Face à un marché de l'emploi concurrentiel, les jeunes diplômés rêvent de gérer leur propre affaire commerciale.
Mais une récente étude a montré que de telles ambitions étaient ralenties par le manque de soutien financier nécessaire et qu'elles restaient juste un rêve.
Le sondage a été réalisé par le Centre municipal de Shanghaï de la promotion du commerce auprès d'un panel de 1 276 jeunes diplômés dans plusieurs universités de la ville et été publié ce 23 novembre 2007. Ce dernier a montré que 59,78% des sondés réfléchissent à la possibilité de fonder leur propre compagnie ou au moins un petit magasin de dépannage.
"Mais ils s'arrêtent souvent juste au stade de l'idée," a-t-il déclaré.

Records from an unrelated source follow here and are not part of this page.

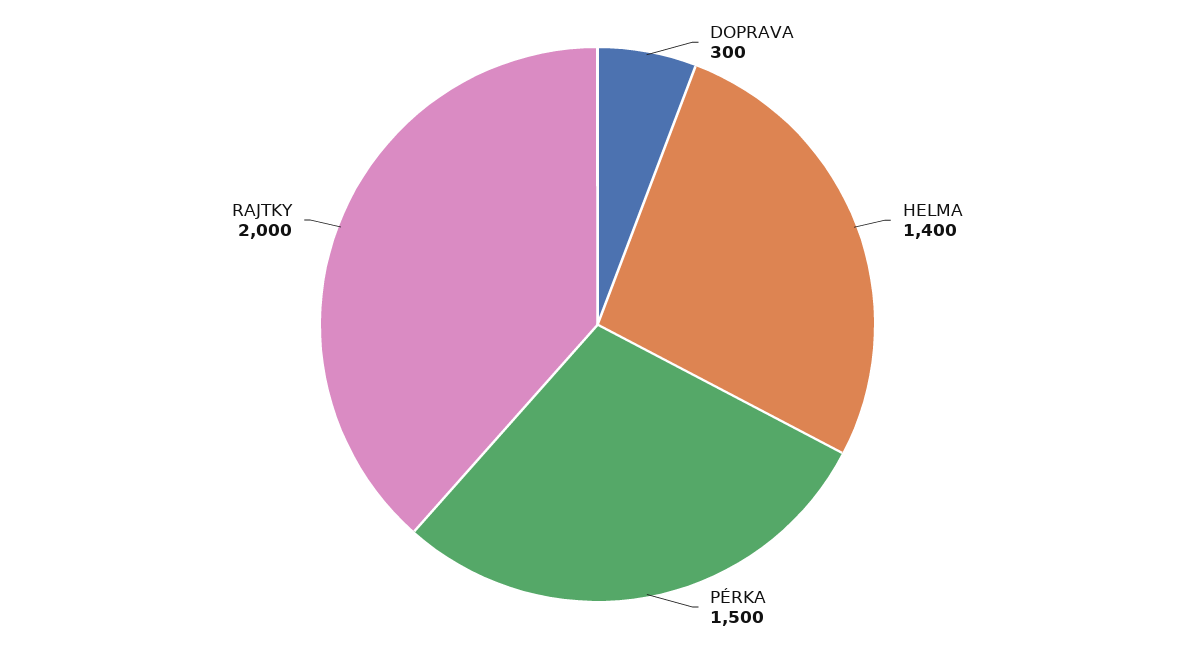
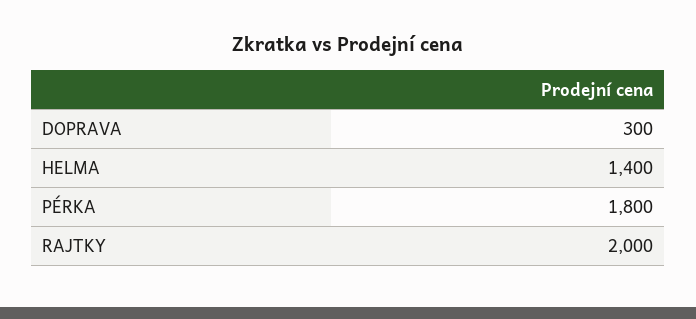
  {
    "DOPRAVA": 300,
    "HELMA": 1400,
-   "PÉRKA": 1500,
+   "PÉRKA": 1800,
    "RAJTKY": 2000
  }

Mais la raison principale évoquée par les sondés pour ne pas passer à l'acte est le manque d'investissement et l'absence d'opportunité commerciale.
Ils ont également évoqué le manque d'expérience, de réseaux sociaux et d'études spécialisées, ainsi que les objections de membres de la famille en tant que facteurs qui les empêcheraient de monter leur affaire.

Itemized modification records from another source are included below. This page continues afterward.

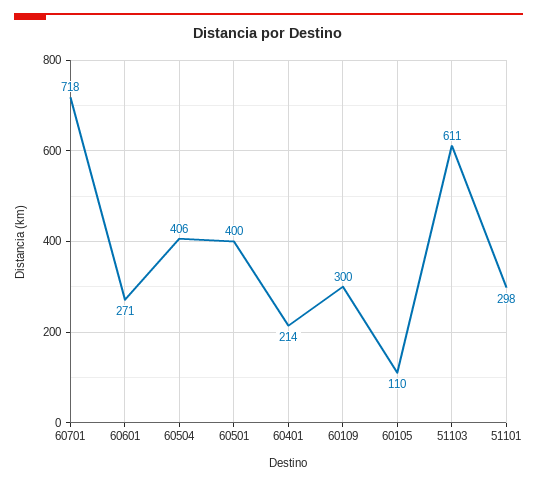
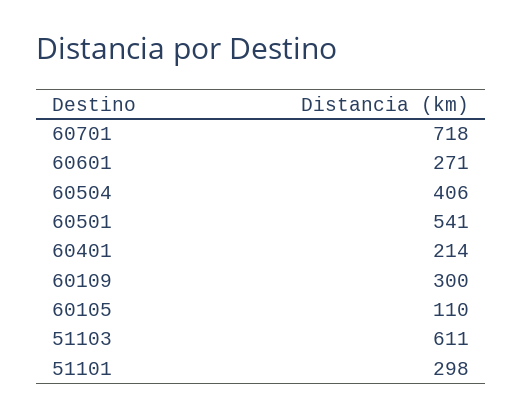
  {
    "60701": 718,
    "60601": 271,
    "60504": 406,
-   "60501": 400,
+   "60501": 541,
    "60401": 214,
    "60109": 300,
    "60105": 110,
    "51103": 611,
    "51101": 298
  }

Plus de 90% des interviewés ont dit qu'ils accepteraient plutôt un emploi après leur diplôme pour réfléchir ensuite à démarrer leur propre affaire deux ou trois ans plus tard.
Guo Bing, ancien étudiant de l'université des études internationales de Shanghaï spécialisé en anglais, a décidé d'être son propre patron l'année dernière.
Mais il cherche d'abord un emploi. "Si je n'arrive pas à trouver d'emploi satisfaisant, j'aimerais fonder une compagnie dans les services d'exposition", a dit Guo Bing.
Le jeune natif de Shanghaï a quelques membres de sa famille travaillant dans une imprimerie locale.
Avec leur aide, Guo espère produire des brochures d'exposition à un coût assez bas. Il est persuadé que ses compétences en langue anglaise peuvent l'aider à réussir dans l'industrie.
"Le networking social est un important facteur conduisant au succès commercial," a dit Guo Bing.
Guo Bing a participé à une formation d'une demi année dans un centre de formation à l'emploi de l'Etat, où des experts sont responsables de la préparation des étudiants qui souhaitent démarrer leur propre business.
Et Guo Bing a expliqué que l'insuffisance d'emplois pour les diplômés est la principale raison amenant plus d'étudiants universitaires à créer leur entreprise juste après l'obtention de leur diplôme.
Jiang Ye, vice-directeur du Centre de conseil commercial du district de Yangpu, a dit : "Les lycéens et les étudiants des universités de secondes et troisièmes catégories sont plus motivés (à monter leur business) que leurs camarades des universités de première catégorie, les meilleures."
Jiang a cité l'université des produits marins de Shanghaï comme exemple. La plupart des étudiants universitaires affichent un grand intérêt envers les formations commerciales. Nombreux d'entre eux montent des affaires comme l'élevage et la vente de poissons tropicaux et certaines réussissent bien," a précisé Jiang.
Jiang a ajouté que l'université en question avait créé une équipe de conseil commercial constituée de fonctionnaires du gouvernement et de professionnels. Ils donnent régulièrement des formations aux étudiants qui manifestent de l'intérêt pour la création d'entreprise.
Les parents des jeunes diplômés sont plus disposés à aider leurs enfants à démarrer seul, a montré l'étude.
"Une fois que vous avez obtenu le soutien financier de votre famille, vous avez gagné la bataille finale," a ajouté Guo.